— Александр Владимирович, вас Станислав Густавович к телефону просит — кто-то из врачей института влез в палату, таща за собой тяжелый "радийный" телефон.
— Саш, что за ерунду ты мне подсунул почитать? — раздался в трубке Славин голос. — Ну что это: "Господь одарил нас благословенными землями, богатыми водами и сильным, трудолюбивым народом"… Может мне и в церковь посоветуешь ходить по утрам?
— "Но тяжкое бремя творения счастья народу он возложил на нас" — продолжил я. — "Иные нас проклянут, иные опорочат наше имя. Но во имя счастья, бремя построения которого возлагается на наши плечи, мы с гордостью понесем сей крест. И донесем его, ибо кому же еще его Господь может его доверить? А обмануть доверие Господа — суть грех страшнейший". Ты дальше читай, там не молитва, а чистая политэкономия. Причем старинная, а посему, считай, уже классика. А автор, хоть и католик рьяный, но всяко уж поумнее Карлы с Марса и всех его апологетов вместе взятых. Читай, вернусь — доложишь свои выводы. Договорились?
— Ну… у тебя как здоровье-то? Голова не болит?
— Ты не первый будешь, кому скажу: у меня приступ лихорадки, а не слабоумия. И да, если тут мне задержаться придется, то Малинина сам встреть, скажи, что я одобряю его идею — в пределах, скажем, трех миллиардов для начала. Но сам проследи, чтобы в пять все же он постарался уложиться…
— Ты о чем? — в голосе Славы явно прозвучало подозрение.
— Именно об этом. И, пока время есть, составь-ка план восстановления экономики…
— Да уже готов давно…
— Вот и славно. Трам-пам-пам.
— Что?
— Ничего, это я песню вспомнил… ладно, потом поговорим, тут опять доктора по мое тело пришли. Потом договорим, до свидания!
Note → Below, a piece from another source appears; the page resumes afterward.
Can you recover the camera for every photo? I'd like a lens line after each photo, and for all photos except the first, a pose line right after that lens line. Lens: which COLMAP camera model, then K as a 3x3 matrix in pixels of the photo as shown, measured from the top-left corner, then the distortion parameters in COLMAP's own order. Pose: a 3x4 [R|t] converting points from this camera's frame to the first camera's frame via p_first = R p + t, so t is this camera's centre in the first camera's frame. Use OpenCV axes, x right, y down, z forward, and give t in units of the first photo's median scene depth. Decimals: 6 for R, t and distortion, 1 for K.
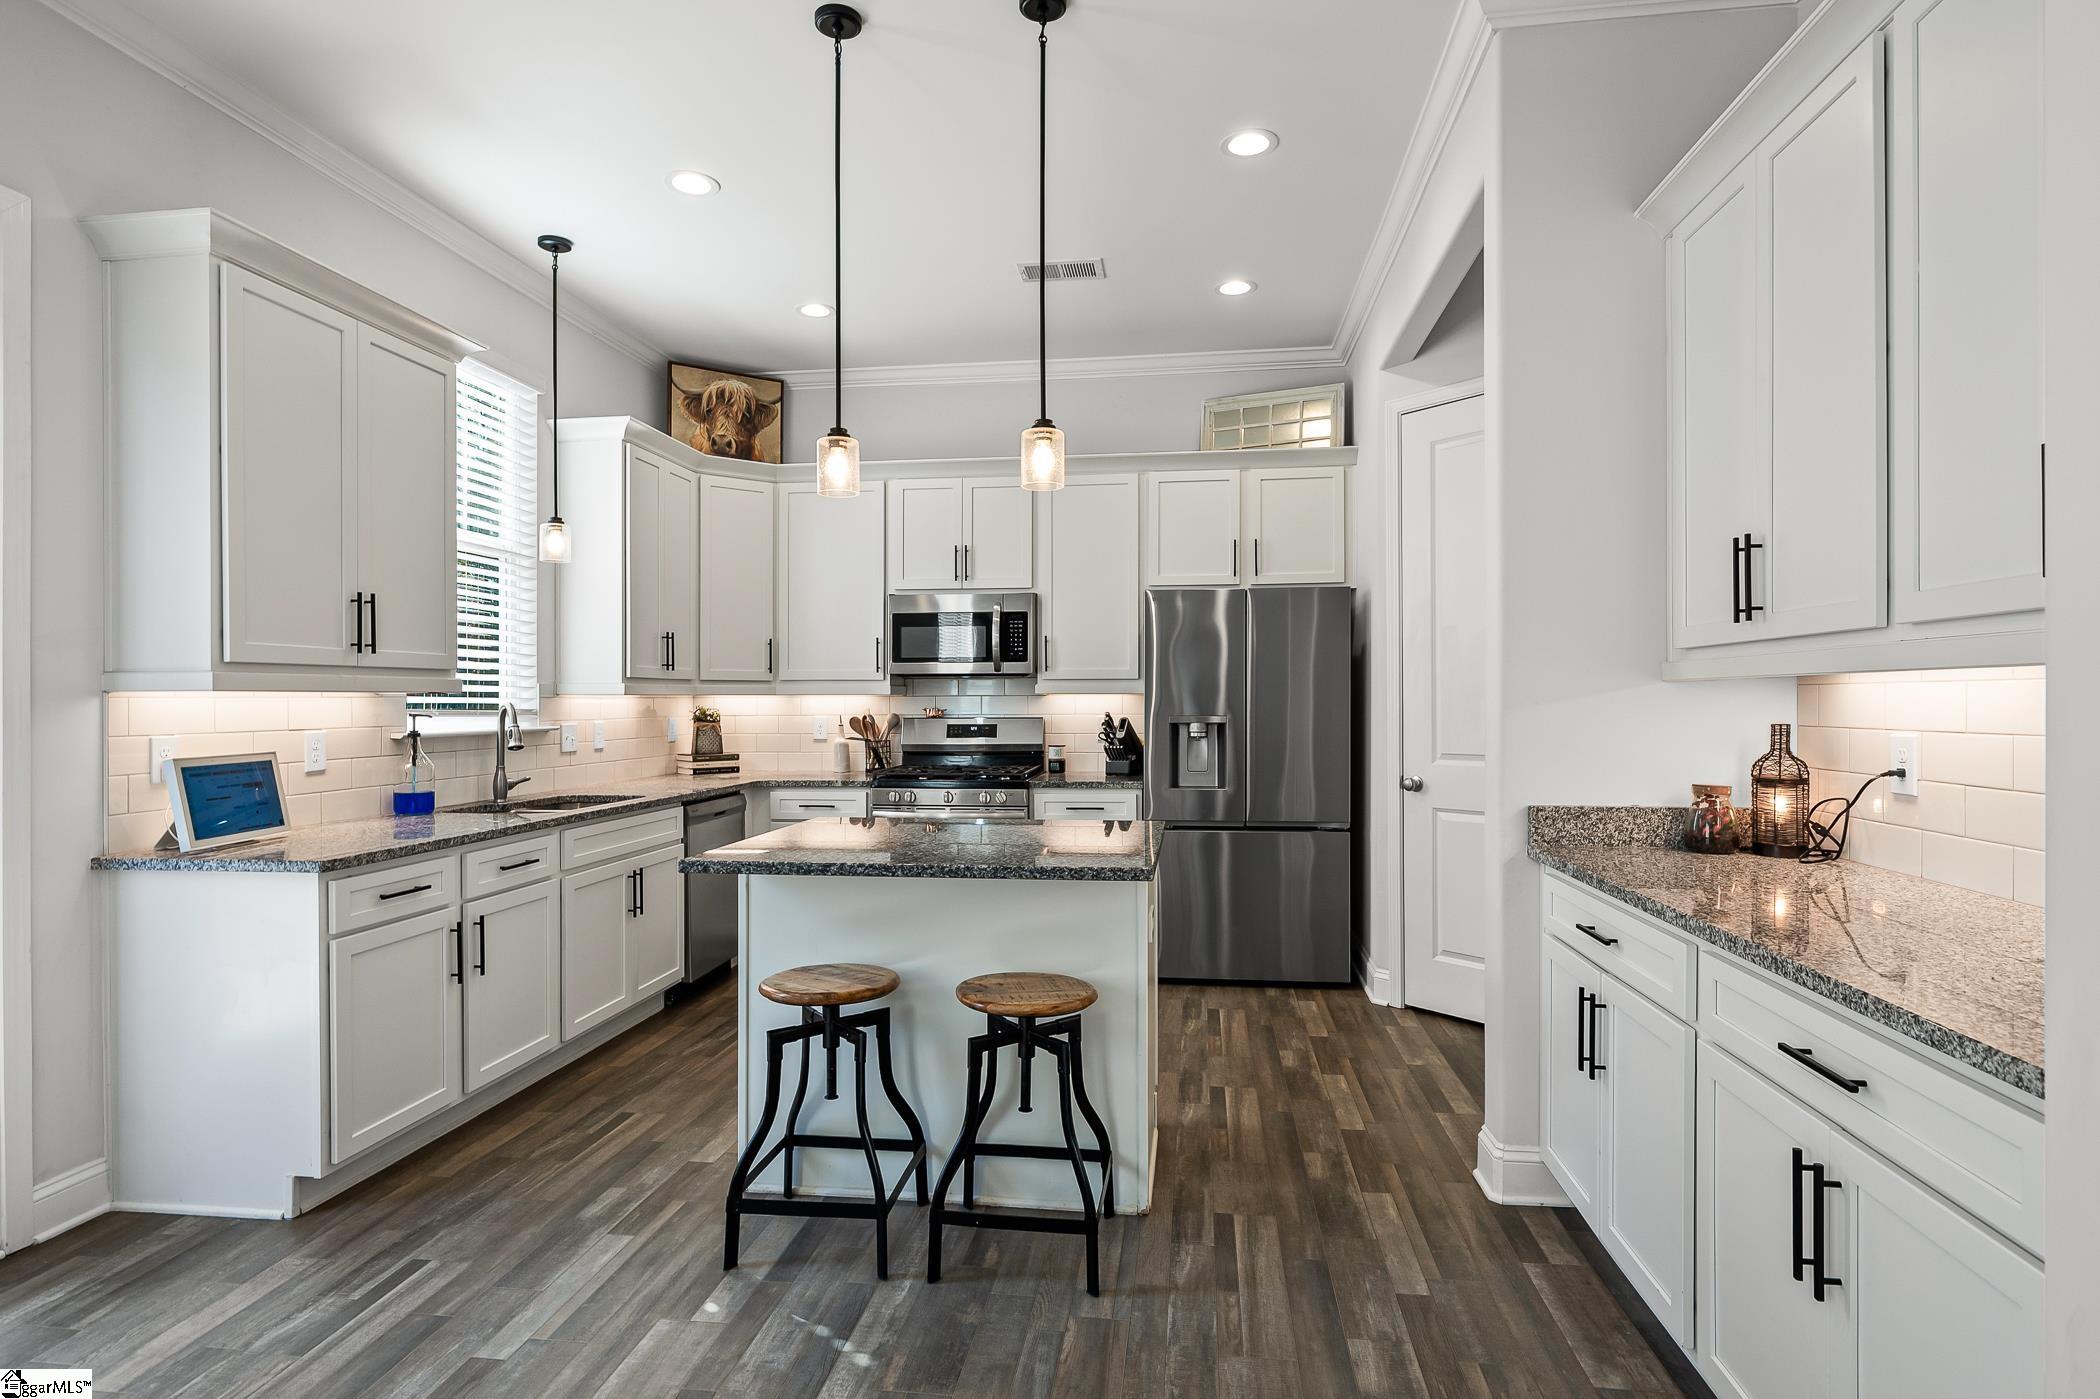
lens RADIAL K [[1084.0, 0, 1050.0], [0, 1084.0, 699.5], [0, 0, 1]] dist [-0.001894, -0.000130]
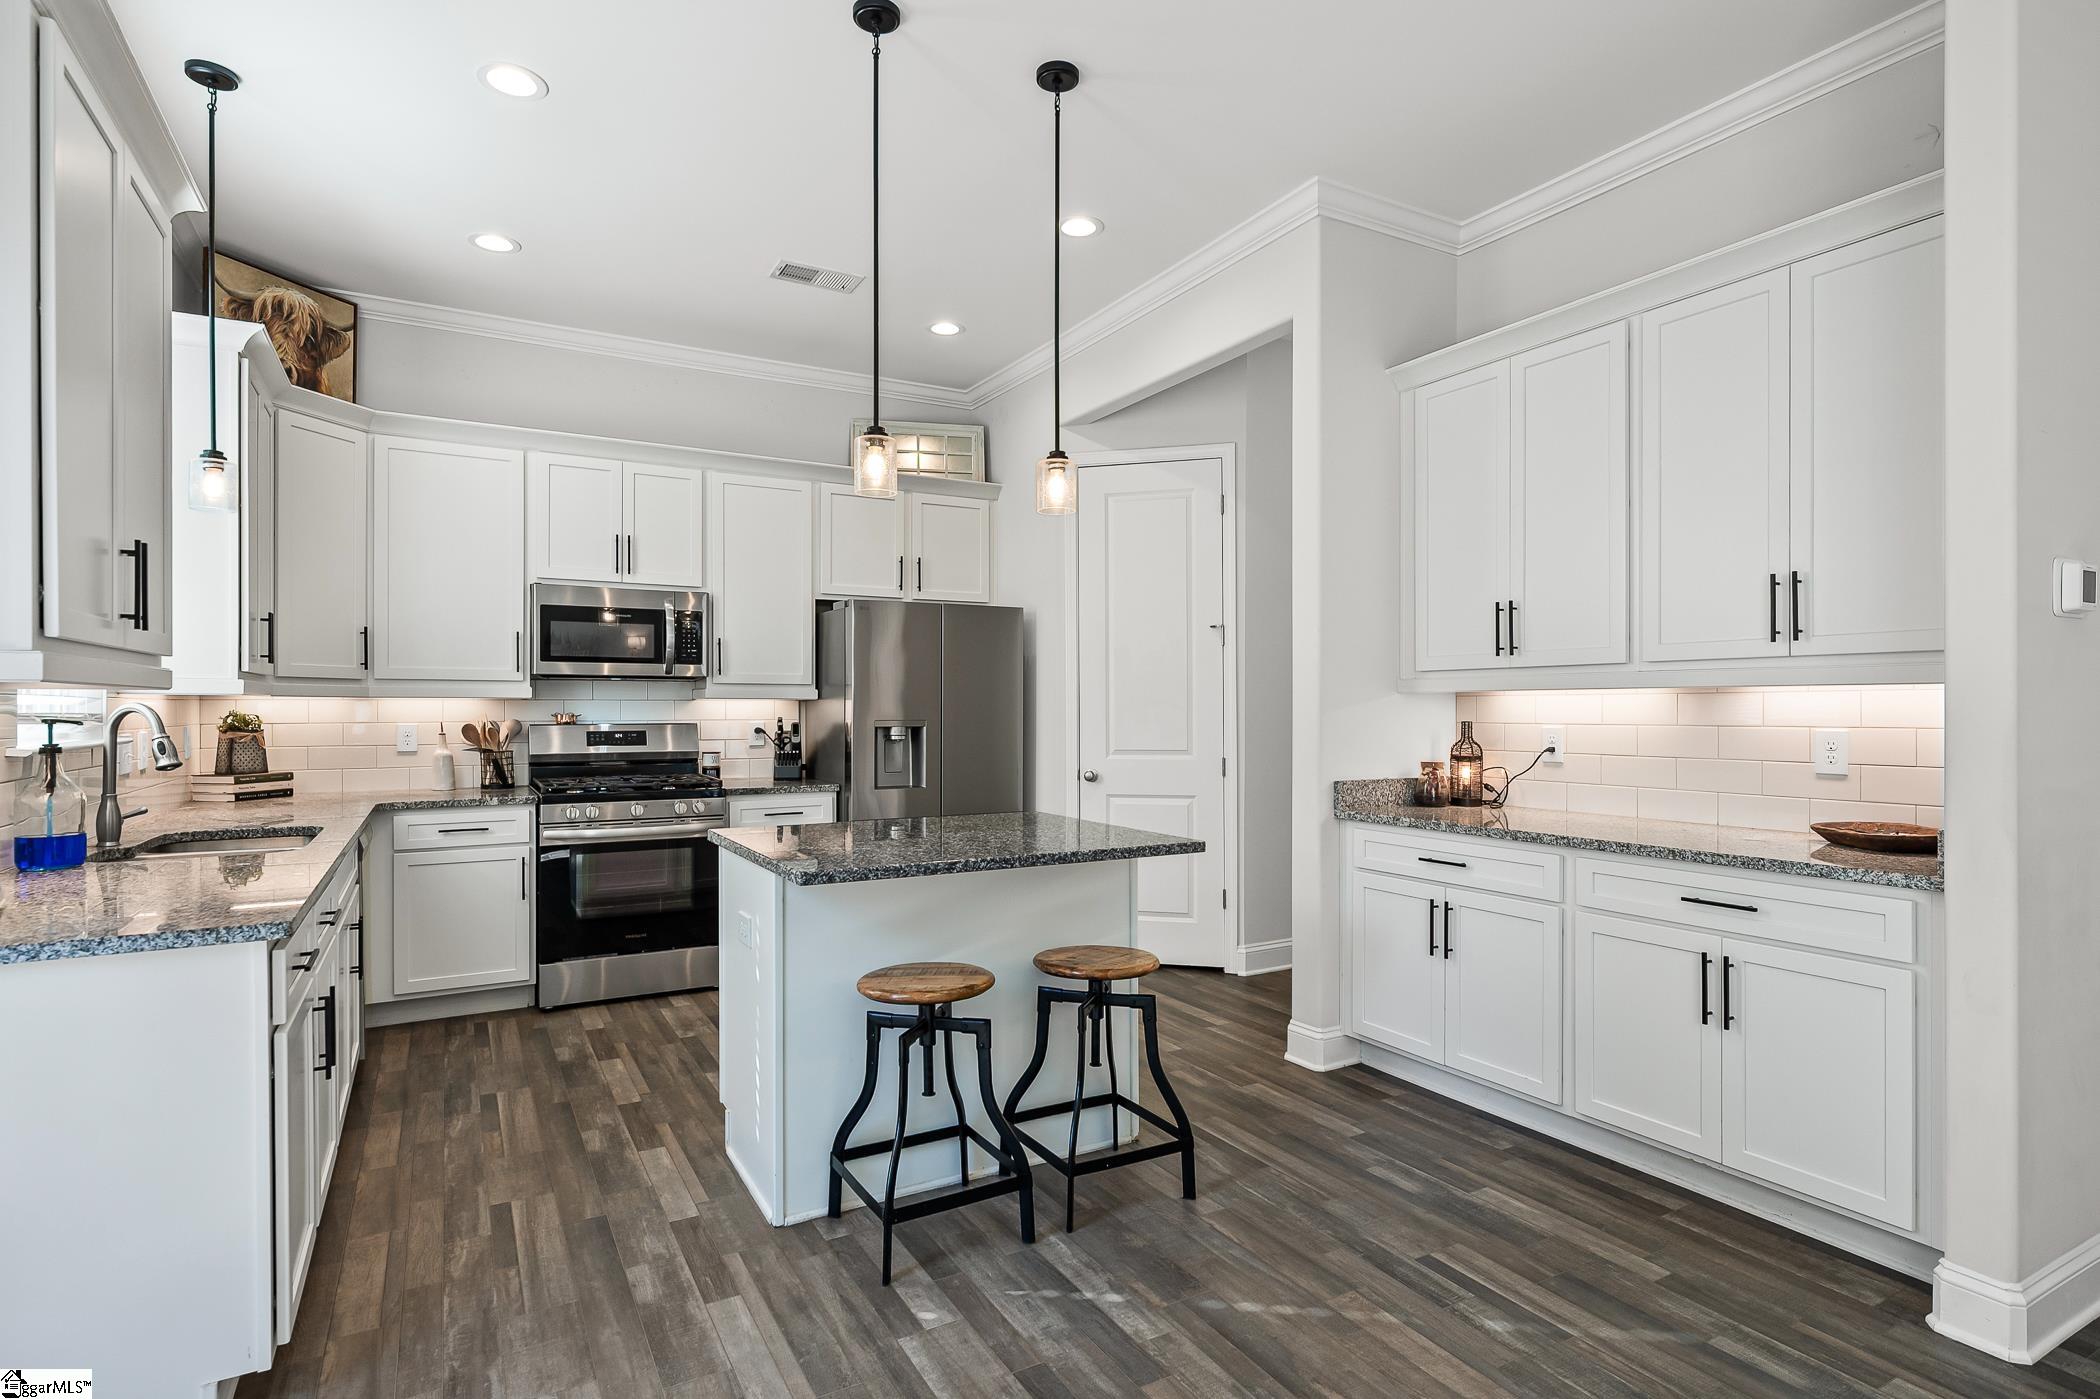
lens RADIAL K [[1069.1, 0, 1048.8], [0, 1069.1, 714.0], [0, 0, 1]] dist [-0.001966, -0.000999]
pose [[0.796410, -0.000157, 0.604757, -0.415629], [-0.002979, 0.999987, 0.004183, 0.004562], [-0.604749, -0.005133, 0.796399, 0.081248]]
Батенков суетливо оглянулся, но в палату никто и не собирался заходить: просто меня так скрутило, что больше разговаривать было невозможно. А Слава-то не виноват, зачем его лишний раз пугать?
Я открыл глаза: на до мной стоял все тот же Николай Николаевич:
— Я вам морфину еще инъекцию сделал… надеюсь, полегчает немного.
— Спасибо, а то уж совсем невмоготу стало — ответил я почему-то сиплым голосом.
— Уж кричали вы больно сильно, голос, небось, сорвали — понял мой недоуменный взгляд Батенков.
Наверное кричал: меньше чем через минуту в палате снова появился Тейлер с кучей ассистентов, меня снова начали тыкать иголками — но я все уже воспринимал в полузабытьи: вероятно ударная доза морфина все же добралась до моего сонного центра…
Снова глаза я открыл уже в темноте. Причем проснулся, похоже, не сам по себе: Макс протирал мне плечо спиртом, а на тумбочке у кровати, освещенной настольной лампой, все еще покачивался шприц.